Texte mis à jour : Fin de la Fédération Laurentienne le 30 avril

Julien Cayouette
Julien Cayouette
Le Voyageur
La Laurentienne a annoncé la nouvelle aux universités fédérées aujourd'hui

L’Université Laurentienne a décidé de dissoudre la Fédération de l’Université Laurentienne dès le 30 avril. Le Voyageur a obtenu une copie d’une lettre envoyée à la communauté de l’Université de Sudbury par le recteur, John Meehan s.j., et une autre envoyée par le rectorat de la Laurentienne tard jeudi.

La première conséquence mentionnée est que les cours des universités fédérées — Sudbury, Thorneloe et Huntington — ne seront plus reconnus par l’Université Laurentienne pour l’obtention d’un diplôme. En fait, l’UdeS dit qu’elle ne pourra pas livrer de cours pendant la session du printemps 2021, qui débute en mai.

Alors que le courriel de l’Université de Sudbury a été envoyé à 16 h 20 le 1er avril, la Laurentienne a informé ses employés et étudiants à 22 h 01. 

Le message de la Laurentienne précise : «La rupture de la relation avec les universités fédérées concerne uniquement la prestation de programmes et de cours universitaires. Chacune des universités fédérées continuera d’exploiter ses bâtiments et installations, y compris ses résidences.» 

Rappelons cependant que les universités fédérées n’ont aucun processus en place pour remettre elles-mêmes des diplômes, puisque la Laurentienne en était responsable. Même tout le système informatique utilisé par les universités fédérées est géré par la Laurentienne. Malgré cette déclaration, la Laurentienne laisse très peu d’options aux universités qui l’ont créé en premier lieu.

La Laurentienne mentionne également qu’elle tentera d’accommoder les étudiants des universités fédérées pour les accueillir dans des programmes équivalents. Dans son message, le recteur Meehan n’avait pas encore d’information à offrir aux étudiants pour la suite des choses.

Garder l’argent

Dans son message Laurentienne ne cache pas les intentions derrière la dissolution de le Fédération : «La résiliation des ententes de fédération était nécessaire pour s’assurer que les millions de dollars versés annuellement par la Laurentienne aux universités fédérées dans le cadre de prestation des programmes et des cours demeureront à la Laurentienne dans le cadre de son cheminement vers la viabilité financière. La Laurentienne a la capacité et le corps professoral nécessaires pour offrir à tous les étudiants un modèle de prestation plus efficace. Ces étapes lui permettront de concentrer ses ressources sur les programmes et les cours qui intéressent la population étudiante.»
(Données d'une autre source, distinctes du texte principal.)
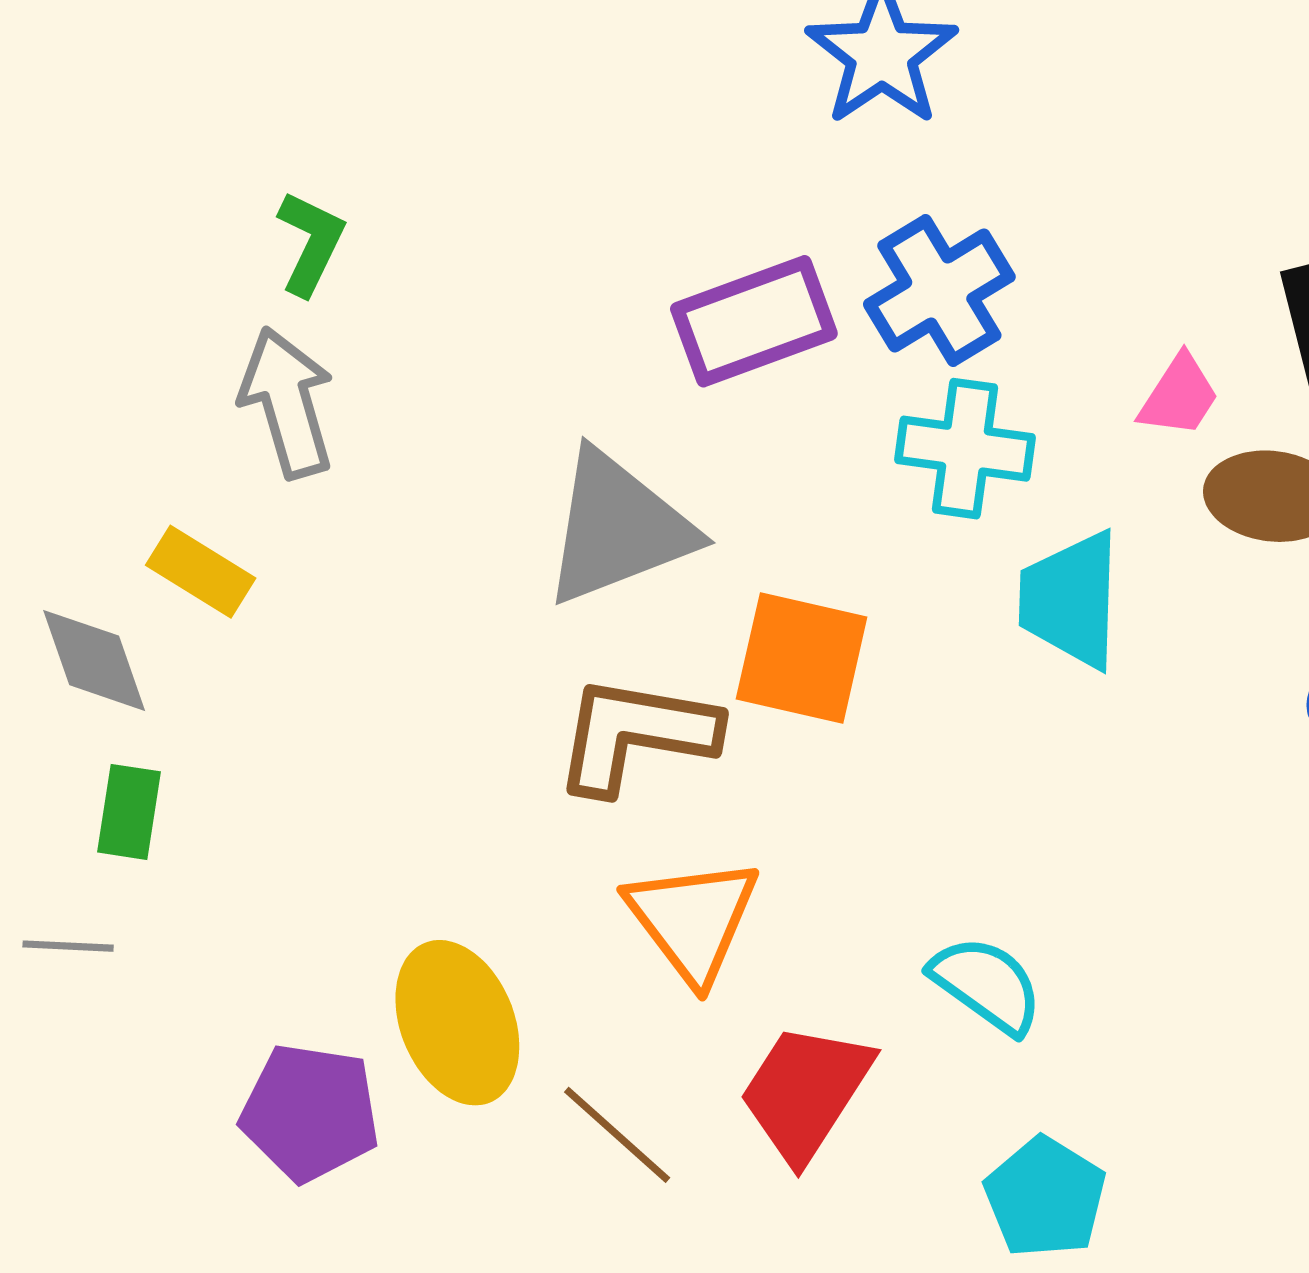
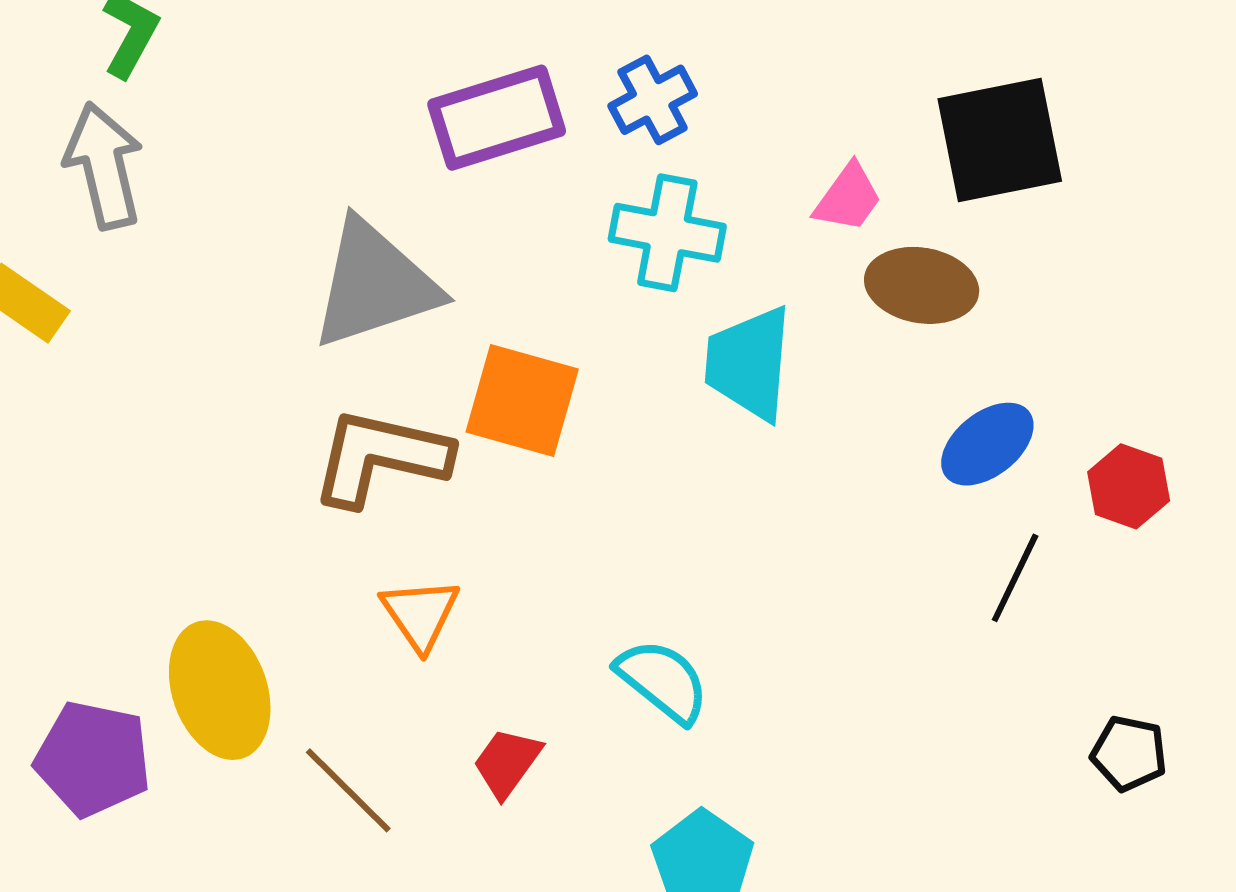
blue cross: (939, 291) -> (653, 100), size x0.7
orange triangle: (693, 920) -> (420, 614), size x0.7
red trapezoid: (805, 1092) -> (507, 763), size x0.6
John Meehan confirme la situation précaire dans laquelle la Laurentienne place son institution : «Cette décision aura un impact négatif et immédiat sur notre effectif étudiant, affectant sérieusement la stabilité financière de l’Université de Sudbury. Cette nouvelle est regrettable, mais pas inattendue étant donné la possibilité de cessation mentionnée dans l’affidavit du recteur de l’Université Laurentienne, disponible publiquement».

Il relie la décision de la Laurentienne «directement» à la crise financière et que c’était le dénouement que personne à l’UdeS ne désirait.